# Joystick device

## pygoscelis

I'm not sure if this is the proper forum, but here goes.

I have a flight simulator controller (looks like an RC transmitter, connects to USB) which my simulator program can use, no problem. But jstest and jscal programs don't seem to see it. There's no /dev/js0, nor /dev/input/js0. There is /dev/input/by-id/usb-0402_ADC-event-joystick file but jstest and jscal both give an "invalid argument" error message with it. 

How do I make jstest/jscal work? Do I need to manually create /dev/js0 or whatever it's called today?

----------

## ziggysquatch

I had similar problem with my Gravis aftershock that was created as /dev/hidraw so I just created a symlink of /dev/input/js0 and it worked fine.

----------

## pygoscelis

 *ziggysquatch wrote:*   

> I had similar problem with my Gravis aftershock that was created as /dev/hidraw so I just created a symlink of /dev/input/js0 and it worked fine.

 

There's no /dev/hidraw either...

----------

## Raptor85

I could be misremembering, but IIRC joystick devices go through the event interface now unless you specifically compile "joystick" support to your kernel for it to make the /dev/input/jsx devices (look under device drivers, input devices iirc, though i just use / in menuconfig and make it tell me where stuff is in the tree  :Smile:  )

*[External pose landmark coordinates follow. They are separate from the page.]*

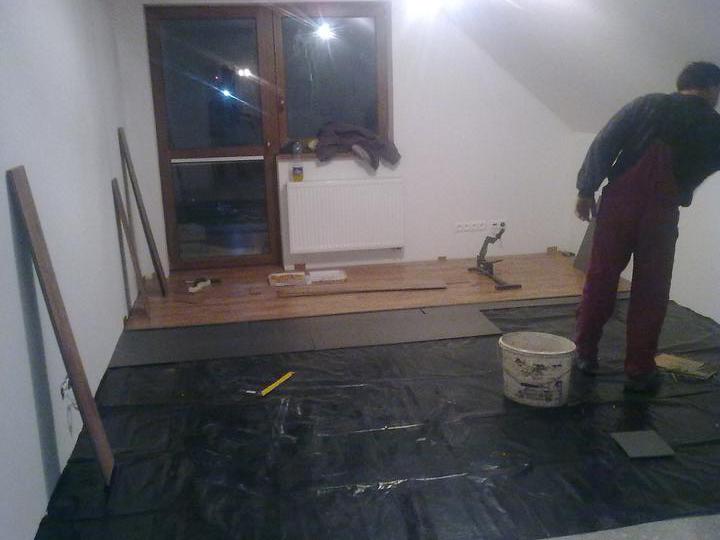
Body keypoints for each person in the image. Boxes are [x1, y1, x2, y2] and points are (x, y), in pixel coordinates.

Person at [574, 61, 720, 392]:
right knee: (651, 291)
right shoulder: (714, 125)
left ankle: (584, 354)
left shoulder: (647, 104)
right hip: (662, 216)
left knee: (600, 279)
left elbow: (605, 142)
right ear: (712, 88)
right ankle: (639, 369)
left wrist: (586, 189)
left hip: (618, 206)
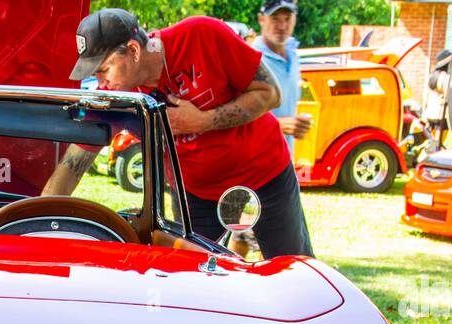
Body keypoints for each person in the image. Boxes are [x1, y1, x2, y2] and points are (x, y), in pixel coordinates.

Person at [49, 8, 313, 258]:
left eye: (104, 69)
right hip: (196, 194)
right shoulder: (116, 97)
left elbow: (270, 94)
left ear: (133, 49)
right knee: (189, 278)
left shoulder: (201, 35)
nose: (100, 81)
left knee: (292, 268)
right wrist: (38, 218)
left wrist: (202, 121)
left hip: (265, 175)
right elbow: (73, 163)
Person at [254, 1, 310, 157]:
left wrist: (297, 125)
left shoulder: (293, 54)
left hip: (284, 162)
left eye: (287, 18)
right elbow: (231, 122)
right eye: (275, 18)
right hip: (255, 167)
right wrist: (278, 125)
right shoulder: (251, 59)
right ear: (261, 19)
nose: (282, 26)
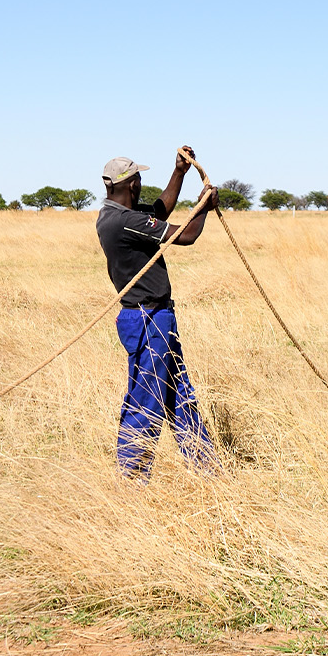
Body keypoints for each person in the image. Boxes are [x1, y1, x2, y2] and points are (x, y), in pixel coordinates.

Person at [95, 148, 221, 478]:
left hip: (151, 317)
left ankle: (208, 471)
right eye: (139, 178)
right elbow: (187, 234)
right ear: (132, 184)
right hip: (149, 319)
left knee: (180, 397)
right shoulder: (127, 222)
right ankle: (132, 479)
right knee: (146, 399)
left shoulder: (112, 216)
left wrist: (178, 172)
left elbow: (160, 210)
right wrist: (204, 208)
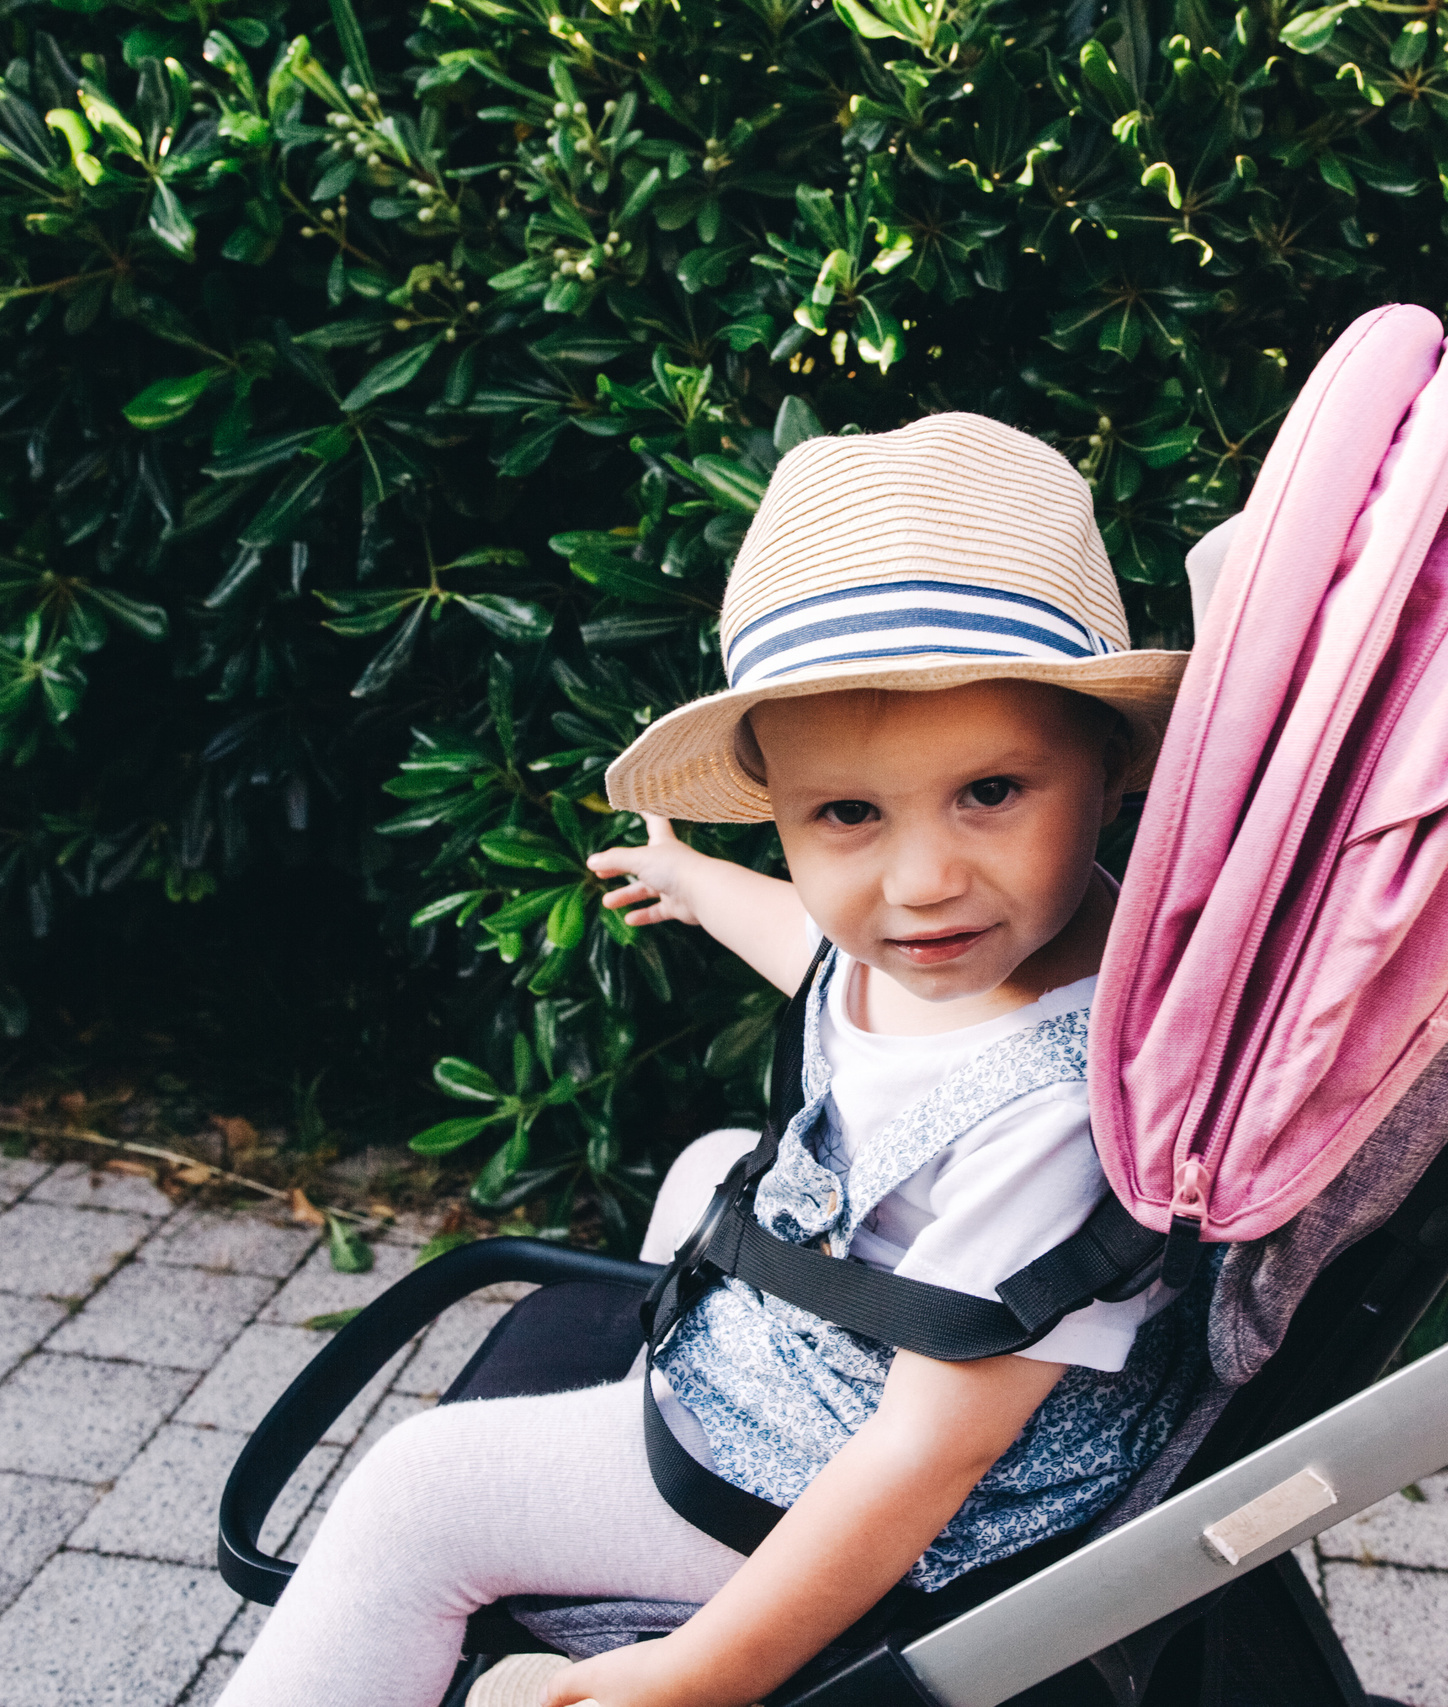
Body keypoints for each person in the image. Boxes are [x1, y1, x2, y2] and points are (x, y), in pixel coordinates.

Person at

Having just compiled my new kernel yesterday, I know joystick/hidraw drivers are NOT selected by default in recent kernels,  easiest fix would be to just compile them as module quick and modprobe them.

----------

## IRQsRFun

I just got my joystick to work,

I needed to have both of these enabled in the kernel:

Device Drivers-> Input Device Support -> Joystick Interface

Device Drivers -> Input Device Support -> Generic Input Layer -> Joysticks/Keypads -> selected stick driver

I plugged USB joystick in and used lsusb to identify the joystick

----------

## pygoscelis

Thanx everybody, will try to enable joystick in the kernel. But the more interesting question is how to program against the new event interface...

----------